Tijdens de paring geeft het mannetje namelijk ongeveer een derde van zijn zoutvoorraad via het sperma aan het vrouwtje door, wat nodig is voor de ontwikkeling van de eitjes. De dichtheid van vlinders op de vliegplaatsen is hoog tot zeer hoog, zo’n 60 tot 170 vlinders per hectare.

Waardplanten

Verschillende grassoorten waaronder gladde witbol, kropaar, timoteegras en kweek, die groeien op zonnige plaatsen.

Habitat

Graslanden en ruigten met overjarige grassen en nectarrijke kruiden. Vaak langs bosranden, in bermen en op dijken.

Vliegtijd en gedrag

Eind juni-eind augustus in één generatie. De vlinders besteden veel tijd aan het drinken van nectar. Belangrijke nectarplanten zijn slangenkruid, akkerdistel en moerasrolklaver. De mannetjes worden ook vaak drinkend bij modderpoelen, waterkanten of uitwerpselen waargenomen.

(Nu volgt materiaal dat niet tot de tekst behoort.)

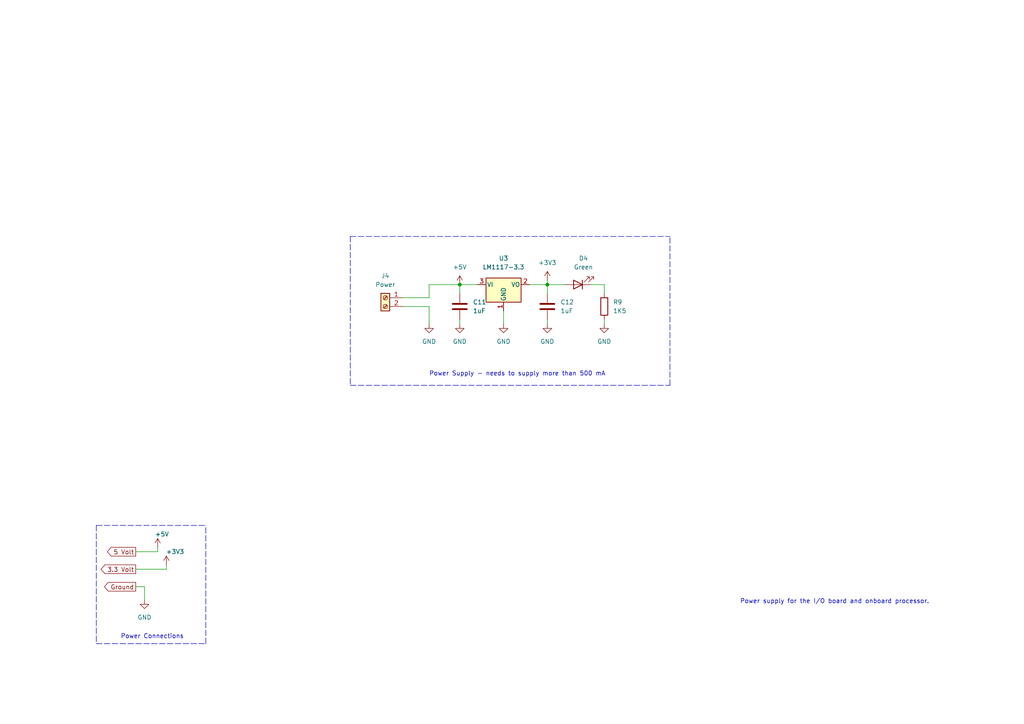
<source format=kicad_sch>
(kicad_sch (version 20211123) (generator eeschema)

  (uuid 6a1ee865-d9a9-4cae-97a5-9bbc3c6d298a)

  (paper "A4")

  (title_block
    (title "Power Supply")
    (date "2022-02-12")
    (rev "0.1")
    (company "Beech Grove")
  )

  

  (junction (at 133.35 82.55) (diameter 0) (color 0 0 0 0)
    (uuid 5175a891-6a8b-4049-be50-76d0324a8e9d)
  )
  (junction (at 158.75 82.55) (diameter 0) (color 0 0 0 0)
    (uuid cd2e7ac6-50d3-402f-9eac-0c6c6c296c96)
  )

  (wire (pts (xy 124.46 86.36) (xy 124.46 82.55))
    (stroke (width 0) (type default) (color 0 0 0 0))
    (uuid 1987332a-62c6-401b-bb5e-7c91302a05d6)
  )
  (polyline (pts (xy 59.69 186.69) (xy 59.69 152.4))
    (stroke (width 0) (type default) (color 0 0 0 0))
    (uuid 1f8d5d92-d730-4c7c-ac34-d770f17858ff)
  )
  (polyline (pts (xy 101.6 111.76) (xy 194.31 111.76))
    (stroke (width 0) (type default) (color 0 0 0 0))
    (uuid 21ec231a-a5fa-4ee9-a10a-79b7ac05391b)
  )

  (wire (pts (xy 175.26 92.71) (xy 175.26 93.98))
    (stroke (width 0) (type default) (color 0 0 0 0))
    (uuid 22cb23e4-7181-4c5a-9052-3b3488e1f9fa)
  )
  (wire (pts (xy 158.75 82.55) (xy 158.75 85.09))
    (stroke (width 0) (type default) (color 0 0 0 0))
    (uuid 2b962920-c3fd-412b-ac11-82fe7bb558c2)
  )
  (wire (pts (xy 48.26 165.1) (xy 48.26 163.83))
    (stroke (width 0) (type default) (color 0 0 0 0))
    (uuid 2cc14f5f-1ec5-4ca5-89e4-4934dea7167b)
  )
  (wire (pts (xy 153.67 82.55) (xy 158.75 82.55))
    (stroke (width 0) (type default) (color 0 0 0 0))
    (uuid 2cc6ff75-ee77-42ba-bca8-d9e3ac01f871)
  )
  (wire (pts (xy 116.84 88.9) (xy 124.46 88.9))
    (stroke (width 0) (type default) (color 0 0 0 0))
    (uuid 30b0994e-756c-4db2-888a-3d5e48b9ddbd)
  )
  (wire (pts (xy 158.75 81.28) (xy 158.75 82.55))
    (stroke (width 0) (type default) (color 0 0 0 0))
    (uuid 30bf3c25-cbed-41fc-a2c2-37b04b9fbbb8)
  )
  (polyline (pts (xy 194.31 111.76) (xy 194.31 68.58))
    (stroke (width 0) (type default) (color 0 0 0 0))
    (uuid 3349cb43-4825-43bf-aba8-75455dc81628)
  )

  (wire (pts (xy 133.35 82.55) (xy 133.35 85.09))
    (stroke (width 0) (type default) (color 0 0 0 0))
    (uuid 4c7915ec-3551-4485-a816-9cf0b59db6aa)
  )
  (wire (pts (xy 158.75 92.71) (xy 158.75 93.98))
    (stroke (width 0) (type default) (color 0 0 0 0))
    (uuid 52c2892b-386b-468a-a704-0eb10b53ac63)
  )
  (wire (pts (xy 45.72 160.02) (xy 45.72 158.75))
    (stroke (width 0) (type default) (color 0 0 0 0))
    (uuid 5ae040e3-1079-48ef-ac8c-da1db9c23ae3)
  )
  (polyline (pts (xy 27.94 152.4) (xy 59.69 152.4))
    (stroke (width 0) (type default) (color 0 0 0 0))
    (uuid 5db385ee-7fbb-499e-9f47-2afeff626d63)
  )

  (wire (pts (xy 175.26 82.55) (xy 175.26 85.09))
    (stroke (width 0) (type default) (color 0 0 0 0))
    (uuid 5ef87dd6-7788-4cac-bbfc-243e067dbe0b)
  )
  (polyline (pts (xy 27.94 152.4) (xy 27.94 186.69))
    (stroke (width 0) (type default) (color 0 0 0 0))
    (uuid 68bd7c73-4f0e-4d6d-b0d1-443acf1cacc8)
  )

  (wire (pts (xy 39.37 170.18) (xy 41.91 170.18))
    (stroke (width 0) (type default) (color 0 0 0 0))
    (uuid 7640f102-d8a2-4e88-b426-04e0cc67a5b5)
  )
  (wire (pts (xy 171.45 82.55) (xy 175.26 82.55))
    (stroke (width 0) (type default) (color 0 0 0 0))
    (uuid 82967902-a2ff-44e7-aa60-272dfc178b44)
  )
  (wire (pts (xy 158.75 82.55) (xy 163.83 82.55))
    (stroke (width 0) (type default) (color 0 0 0 0))
    (uuid 8479ea40-2c01-4bd0-af15-69a7705cc3b1)
  )
  (wire (pts (xy 39.37 165.1) (xy 48.26 165.1))
    (stroke (width 0) (type default) (color 0 0 0 0))
    (uuid 8738c97c-879f-4cf9-8440-0685addf8f8c)
  )
  (wire (pts (xy 124.46 88.9) (xy 124.46 93.98))
    (stroke (width 0) (type default) (color 0 0 0 0))
    (uuid 874b9013-5804-4cdf-88dd-e3f074e910cf)
  )
  (wire (pts (xy 116.84 86.36) (xy 124.46 86.36))
    (stroke (width 0) (type default) (color 0 0 0 0))
    (uuid 8a673f9b-5375-4dd6-abb9-ee8e84375b62)
  )
  (wire (pts (xy 41.91 170.18) (xy 41.91 173.99))
    (stroke (width 0) (type default) (color 0 0 0 0))
    (uuid b2d0b019-8337-4b64-954b-fab70419965c)
  )
  (wire (pts (xy 39.37 160.02) (xy 45.72 160.02))
    (stroke (width 0) (type default) (color 0 0 0 0))
    (uuid b8604e1d-65a5-4819-9046-7fed34bf717d)
  )
  (wire (pts (xy 124.46 82.55) (xy 133.35 82.55))
    (stroke (width 0) (type default) (color 0 0 0 0))
    (uuid c01ca234-af78-41a8-af36-c962f14181fd)
  )
  (polyline (pts (xy 27.94 186.69) (xy 59.69 186.69))
    (stroke (width 0) (type default) (color 0 0 0 0))
    (uuid ce42b2a6-1d57-401b-92c7-aa87db649bb1)
  )
  (polyline (pts (xy 101.6 68.58) (xy 101.6 111.76))
    (stroke (width 0) (type default) (color 0 0 0 0))
    (uuid cf498641-5180-4e2b-b77a-7f9e0c1f8756)
  )

  (wire (pts (xy 138.43 82.55) (xy 133.35 82.55))
    (stroke (width 0) (type default) (color 0 0 0 0))
    (uuid e7ef4b09-68b1-4d95-82a8-339dbc8698fd)
  )
  (wire (pts (xy 133.35 92.71) (xy 133.35 93.98))
    (stroke (width 0) (type default) (color 0 0 0 0))
    (uuid eeeacee7-3c89-4bb1-96c9-7463e9fad769)
  )
  (wire (pts (xy 146.05 90.17) (xy 146.05 93.98))
    (stroke (width 0) (type default) (color 0 0 0 0))
    (uuid f6ac4bee-310c-48bf-8289-434d2d987d0d)
  )
  (polyline (pts (xy 101.6 68.58) (xy 194.31 68.58))
    (stroke (width 0) (type default) (color 0 0 0 0))
    (uuid faeebe31-5bd4-485e-95cd-14ae900c5446)
  )

  (text "Power supply for the I/O board and onboard processor."
    (at 214.63 175.26 0)
    (effects (font (size 1.27 1.27)) (justify left bottom))
    (uuid 22a7be38-516d-4d5b-9553-6cdbab2ed56c)
  )
  (text "Power Connections" (at 53.34 185.42 180)
    (effects (font (size 1.27 1.27)) (justify right bottom))
    (uuid 2efae79a-ed27-4a35-aedc-83320175edf9)
  )
  (text "Power Supply - needs to supply more than 500 mA" (at 124.46 109.22 0)
    (effects (font (size 1.27 1.27)) (justify left bottom))
    (uuid 82486b4f-f2b9-4a2f-b664-c69bce343aaa)
  )

  (global_label "Ground" (shape output) (at 39.37 170.18 180) (fields_autoplaced)
    (effects (font (size 1.27 1.27)) (justify right))
    (uuid 230593bc-e0fb-4c4f-8ac2-c1d6262d83d3)
    (property "Intersheet References" "${INTERSHEET_REFS}" (id 0) (at 30.3045 170.1006 0)
      (effects (font (size 1.27 1.27)) (justify right) hide)
    )
  )
  (global_label "5 Volt" (shape output) (at 39.37 160.02 180) (fields_autoplaced)
    (effects (font (size 1.27 1.27)) (justify right))
    (uuid 6294324f-fc0a-4665-97b2-68d9b1fdc8c9)
    (property "Intersheet References" "${INTERSHEET_REFS}" (id 0) (at 31.1512 159.9406 0)
      (effects (font (size 1.27 1.27)) (justify right) hide)
    )
  )
  (global_label "3.3 Volt" (shape output) (at 39.37 165.1 180) (fields_autoplaced)
    (effects (font (size 1.27 1.27)) (justify right))
    (uuid 93949670-1c11-4348-859b-664f1043f312)
    (property "Intersheet References" "${INTERSHEET_REFS}" (id 0) (at 29.3369 165.0206 0)
      (effects (font (size 1.27 1.27)) (justify right) hide)
    )
  )

  (symbol (lib_id "Device:R") (at 175.26 88.9 0) (unit 1)
    (in_bom yes) (on_board yes) (fields_autoplaced)
    (uuid 2daa38dc-543d-4fe9-95fc-3a410be87f49)
    (property "Reference" "R9" (id 0) (at 177.8 87.6299 0)
      (effects (font (size 1.27 1.27)) (justify left))
    )
    (property "Value" "1K5" (id 1) (at 177.8 90.1699 0)
      (effects (font (size 1.27 1.27)) (justify left))
    )
    (property "Footprint" "Resistor_SMD:R_0805_2012Metric_Pad1.20x1.40mm_HandSolder" (id 2) (at 173.482 88.9 90)
      (effects (font (size 1.27 1.27)) hide)
    )
    (property "Datasheet" "~" (id 3) (at 175.26 88.9 0)
      (effects (font (size 1.27 1.27)) hide)
    )
    (pin "1" (uuid fd107408-bc55-4d2b-b001-e3a873a3ccce))
    (pin "2" (uuid 6ad6bcdc-4788-4826-a481-e9ecf8ac98bb))
  )

  (symbol (lib_id "power:GND") (at 175.26 93.98 0) (unit 1)
    (in_bom yes) (on_board yes) (fields_autoplaced)
    (uuid 458e7248-81a9-4dc0-991b-22d050f4945a)
    (property "Reference" "#PWR035" (id 0) (at 175.26 100.33 0)
      (effects (font (size 1.27 1.27)) hide)
    )
    (property "Value" "GND" (id 1) (at 175.26 99.06 0))
    (property "Footprint" "" (id 2) (at 175.26 93.98 0)
      (effects (font (size 1.27 1.27)) hide)
    )
    (property "Datasheet" "" (id 3) (at 175.26 93.98 0)
      (effects (font (size 1.27 1.27)) hide)
    )
    (pin "1" (uuid 44ff0bcd-df66-492f-a5c2-600232534d69))
  )

  (symbol (lib_id "Connector:Screw_Terminal_01x02") (at 111.76 86.36 0) (mirror y) (unit 1)
    (in_bom yes) (on_board yes) (fields_autoplaced)
    (uuid 56e344d4-dca3-4561-9b47-d2bdaabdc6d2)
    (property "Reference" "J4" (id 0) (at 111.76 80.01 0))
    (property "Value" "Power" (id 1) (at 111.76 82.55 0))
    (property "Footprint" "TerminalBlock:TerminalBlock_bornier-2_P5.08mm" (id 2) (at 111.76 86.36 0)
      (effects (font (size 1.27 1.27)) hide)
    )
    (property "Datasheet" "~" (id 3) (at 111.76 86.36 0)
      (effects (font (size 1.27 1.27)) hide)
    )
    (pin "1" (uuid b38563ca-7c9a-4cf3-a8aa-0e3a1ab2979a))
    (pin "2" (uuid bda4e425-e818-4f76-879f-5395d78766bb))
  )

  (symbol (lib_id "power:+5V") (at 133.35 82.55 0) (unit 1)
    (in_bom yes) (on_board yes) (fields_autoplaced)
    (uuid 5a214b19-ab61-43cb-90e0-242b1fbd5505)
    (property "Reference" "#PWR030" (id 0) (at 133.35 86.36 0)
      (effects (font (size 1.27 1.27)) hide)
    )
    (property "Value" "+5V" (id 1) (at 133.35 77.47 0))
    (property "Footprint" "" (id 2) (at 133.35 82.55 0)
      (effects (font (size 1.27 1.27)) hide)
    )
    (property "Datasheet" "" (id 3) (at 133.35 82.55 0)
      (effects (font (size 1.27 1.27)) hide)
    )
    (pin "1" (uuid 96c131f0-fed3-4c26-8263-ad031bd61849))
  )

  (symbol (lib_id "Device:C") (at 158.75 88.9 0) (unit 1)
    (in_bom yes) (on_board yes) (fields_autoplaced)
    (uuid 66cbbca4-765b-4215-ba0a-a29c59562cd8)
    (property "Reference" "C12" (id 0) (at 162.56 87.6299 0)
      (effects (font (size 1.27 1.27)) (justify left))
    )
    (property "Value" "1uF" (id 1) (at 162.56 90.1699 0)
      (effects (font (size 1.27 1.27)) (justify left))
    )
    (property "Footprint" "Capacitor_SMD:C_0805_2012Metric_Pad1.18x1.45mm_HandSolder" (id 2) (at 159.7152 92.71 0)
      (effects (font (size 1.27 1.27)) hide)
    )
    (property "Datasheet" "~" (id 3) (at 158.75 88.9 0)
      (effects (font (size 1.27 1.27)) hide)
    )
    (pin "1" (uuid ccd98716-c4d7-46b1-85c2-bfa90cb7a2a9))
    (pin "2" (uuid 1988ab91-3eea-467e-8c21-1fef7ecbad8a))
  )

  (symbol (lib_id "power:GND") (at 158.75 93.98 0) (unit 1)
    (in_bom yes) (on_board yes) (fields_autoplaced)
    (uuid 76993eea-cfc0-4f80-b043-d9c3da6cb540)
    (property "Reference" "#PWR034" (id 0) (at 158.75 100.33 0)
      (effects (font (size 1.27 1.27)) hide)
    )
    (property "Value" "GND" (id 1) (at 158.75 99.06 0))
    (property "Footprint" "" (id 2) (at 158.75 93.98 0)
      (effects (font (size 1.27 1.27)) hide)
    )
    (property "Datasheet" "" (id 3) (at 158.75 93.98 0)
      (effects (font (size 1.27 1.27)) hide)
    )
    (pin "1" (uuid e35d6790-46e5-4e3d-94ad-296614406fad))
  )

  (symbol (lib_id "Device:C") (at 133.35 88.9 0) (unit 1)
    (in_bom yes) (on_board yes) (fields_autoplaced)
    (uuid 7f00a3c6-bee6-406a-87db-1436fb8c2c6c)
    (property "Reference" "C11" (id 0) (at 137.16 87.6299 0)
      (effects (font (size 1.27 1.27)) (justify left))
    )
    (property "Value" "1uF" (id 1) (at 137.16 90.1699 0)
      (effects (font (size 1.27 1.27)) (justify left))
    )
    (property "Footprint" "Capacitor_SMD:C_0805_2012Metric_Pad1.18x1.45mm_HandSolder" (id 2) (at 134.3152 92.71 0)
      (effects (font (size 1.27 1.27)) hide)
    )
    (property "Datasheet" "~" (id 3) (at 133.35 88.9 0)
      (effects (font (size 1.27 1.27)) hide)
    )
    (pin "1" (uuid 2727caeb-8660-4ee4-8cb9-c72cd128f9a3))
    (pin "2" (uuid 13af4686-f2c9-4929-8961-afd19d65cbbf))
  )

  (symbol (lib_id "power:+5V") (at 45.72 158.75 0) (unit 1)
    (in_bom yes) (on_board yes)
    (uuid 84739d67-7157-4ba9-b93b-848e96a45e0d)
    (property "Reference" "#PWR027" (id 0) (at 45.72 162.56 0)
      (effects (font (size 1.27 1.27)) hide)
    )
    (property "Value" "+5V" (id 1) (at 46.99 154.94 0))
    (property "Footprint" "" (id 2) (at 45.72 158.75 0)
      (effects (font (size 1.27 1.27)) hide)
    )
    (property "Datasheet" "" (id 3) (at 45.72 158.75 0)
      (effects (font (size 1.27 1.27)) hide)
    )
    (pin "1" (uuid bf2b6d6c-4d8f-4b56-90fc-6edc1e3b1571))
  )

  (symbol (lib_id "power:GND") (at 146.05 93.98 0) (unit 1)
    (in_bom yes) (on_board yes) (fields_autoplaced)
    (uuid 89ccd0ef-9117-43f8-baa2-7a694b2c8af1)
    (property "Reference" "#PWR032" (id 0) (at 146.05 100.33 0)
      (effects (font (size 1.27 1.27)) hide)
    )
    (property "Value" "GND" (id 1) (at 146.05 99.06 0))
    (property "Footprint" "" (id 2) (at 146.05 93.98 0)
      (effects (font (size 1.27 1.27)) hide)
    )
    (property "Datasheet" "" (id 3) (at 146.05 93.98 0)
      (effects (font (size 1.27 1.27)) hide)
    )
    (pin "1" (uuid 9fde4c50-05bf-4287-9bf2-2c3f8e2c6516))
  )

  (symbol (lib_id "Device:LED") (at 167.64 82.55 180) (unit 1)
    (in_bom yes) (on_board yes) (fields_autoplaced)
    (uuid ace9b691-1cde-4827-afc8-9c7be6c9fdd3)
    (property "Reference" "D4" (id 0) (at 169.2275 74.93 0))
    (property "Value" "Green" (id 1) (at 169.2275 77.47 0))
    (property "Footprint" "LED_SMD:LED_0805_2012Metric_Pad1.15x1.40mm_HandSolder" (id 2) (at 167.64 82.55 0)
      (effects (font (size 1.27 1.27)) hide)
    )
    (property "Datasheet" "~" (id 3) (at 167.64 82.55 0)
      (effects (font (size 1.27 1.27)) hide)
    )
    (pin "1" (uuid d1f17cd2-2dd7-4a13-a5f6-0d9e11032b32))
    (pin "2" (uuid 5c7f6cb5-51ad-4eed-90f9-576f76b5bf4e))
  )

  (symbol (lib_id "power:GND") (at 41.91 173.99 0) (unit 1)
    (in_bom yes) (on_board yes) (fields_autoplaced)
    (uuid b653cce9-0b21-49c8-baa0-1f67011d45f3)
    (property "Reference" "#PWR026" (id 0) (at 41.91 180.34 0)
      (effects (font (size 1.27 1.27)) hide)
    )
    (property "Value" "GND" (id 1) (at 41.91 179.07 0))
    (property "Footprint" "" (id 2) (at 41.91 173.99 0)
      (effects (font (size 1.27 1.27)) hide)
    )
    (property "Datasheet" "" (id 3) (at 41.91 173.99 0)
      (effects (font (size 1.27 1.27)) hide)
    )
    (pin "1" (uuid 11564c79-285c-452a-9d35-8dce67aaf51d))
  )

  (symbol (lib_id "power:+3.3V") (at 48.26 163.83 0) (unit 1)
    (in_bom yes) (on_board yes)
    (uuid c1b03d03-635e-49be-ae0a-c28aba593710)
    (property "Reference" "#PWR028" (id 0) (at 48.26 167.64 0)
      (effects (font (size 1.27 1.27)) hide)
    )
    (property "Value" "+3.3V" (id 1) (at 50.8 160.02 0))
    (property "Footprint" "" (id 2) (at 48.26 163.83 0)
      (effects (font (size 1.27 1.27)) hide)
    )
    (property "Datasheet" "" (id 3) (at 48.26 163.83 0)
      (effects (font (size 1.27 1.27)) hide)
    )
    (pin "1" (uuid 959e3c21-fbd7-493c-b0f3-dd062eb2fb62))
  )

  (symbol (lib_id "power:+3.3V") (at 158.75 81.28 0) (unit 1)
    (in_bom yes) (on_board yes) (fields_autoplaced)
    (uuid c908064f-c0c3-4433-b235-26a0329489c4)
    (property "Reference" "#PWR033" (id 0) (at 158.75 85.09 0)
      (effects (font (size 1.27 1.27)) hide)
    )
    (property "Value" "+3.3V" (id 1) (at 158.75 76.2 0))
    (property "Footprint" "" (id 2) (at 158.75 81.28 0)
      (effects (font (size 1.27 1.27)) hide)
    )
    (property "Datasheet" "" (id 3) (at 158.75 81.28 0)
      (effects (font (size 1.27 1.27)) hide)
    )
    (pin "1" (uuid be374e46-3398-4671-aceb-b158587c75c9))
  )

  (symbol (lib_id "Regulator_Linear:LM1117-3.3") (at 146.05 82.55 0) (unit 1)
    (in_bom yes) (on_board yes) (fields_autoplaced)
    (uuid cf0801c8-7d23-40ed-a85b-3921c7ad6338)
    (property "Reference" "U3" (id 0) (at 146.05 74.93 0))
    (property "Value" "LM1117-3.3" (id 1) (at 146.05 77.47 0))
    (property "Footprint" "Package_TO_SOT_SMD:SOT-223-3_TabPin2" (id 2) (at 146.05 82.55 0)
      (effects (font (size 1.27 1.27)) hide)
    )
    (property "Datasheet" "http://www.ti.com/lit/ds/symlink/lm1117.pdf" (id 3) (at 146.05 82.55 0)
      (effects (font (size 1.27 1.27)) hide)
    )
    (pin "1" (uuid 6c90eed0-940d-4217-a95e-6299b136759b))
    (pin "2" (uuid 8b7b0344-ec93-4078-8de1-a01cbb6303e1))
    (pin "3" (uuid 4a785012-7308-4ea4-be97-cb67806f3abf))
  )

  (symbol (lib_id "power:GND") (at 133.35 93.98 0) (unit 1)
    (in_bom yes) (on_board yes) (fields_autoplaced)
    (uuid df8f778a-d22c-4b73-af08-96dc16512dd6)
    (property "Reference" "#PWR031" (id 0) (at 133.35 100.33 0)
      (effects (font (size 1.27 1.27)) hide)
    )
    (property "Value" "GND" (id 1) (at 133.35 99.06 0))
    (property "Footprint" "" (id 2) (at 133.35 93.98 0)
      (effects (font (size 1.27 1.27)) hide)
    )
    (property "Datasheet" "" (id 3) (at 133.35 93.98 0)
      (effects (font (size 1.27 1.27)) hide)
    )
    (pin "1" (uuid 73f34732-e0bf-4c83-8adb-2d49ef574e23))
  )

  (symbol (lib_id "power:GND") (at 124.46 93.98 0) (unit 1)
    (in_bom yes) (on_board yes) (fields_autoplaced)
    (uuid e9bd866b-c353-4a41-bed6-bd4dadfec0ae)
    (property "Reference" "#PWR029" (id 0) (at 124.46 100.33 0)
      (effects (font (size 1.27 1.27)) hide)
    )
    (property "Value" "GND" (id 1) (at 124.46 99.06 0))
    (property "Footprint" "" (id 2) (at 124.46 93.98 0)
      (effects (font (size 1.27 1.27)) hide)
    )
    (property "Datasheet" "" (id 3) (at 124.46 93.98 0)
      (effects (font (size 1.27 1.27)) hide)
    )
    (pin "1" (uuid 10098dde-e9df-4ea7-9cf6-876f4c4c556d))
  )
)

</source>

De uiterste data waarop vlinders zijn gezien, zijn 30 maart en 13 oktober.

Mobiliteit

Het zwartsprietdikkopje is een mobiele vlinder. Ook passieve verspreiding komt voor. In Canada is de soort rond 1910 per ongeluk geïntroduceerd en vormt nu een plaag op timoteegras. De soort is daar razendsnel verspreid als eitje in hooibalen.

Regionaal

De Nederlandse verspreiding is nauwelijks veranderd in de periode 1900 – 1990, maar tussen 1995 en 2003 breidde de soort zich uit in het zeekleigebied en in Brabant, Limburg en Gelderland.
Nu is het een algemene standvlinder die vrijwel overal voorkomt, alleen wat schaarser in delen van het rivierengebied, de Flevopolders, het Utrechts veenweidegebied en in Noord-Holland.

Mondiaal

Het zwartsprietdikkopje komt voor van het Iberisch schiereiland tot Oost-Azië en Noord-Amerika en van Zuid-Scandinavië tot Noord-Afrika.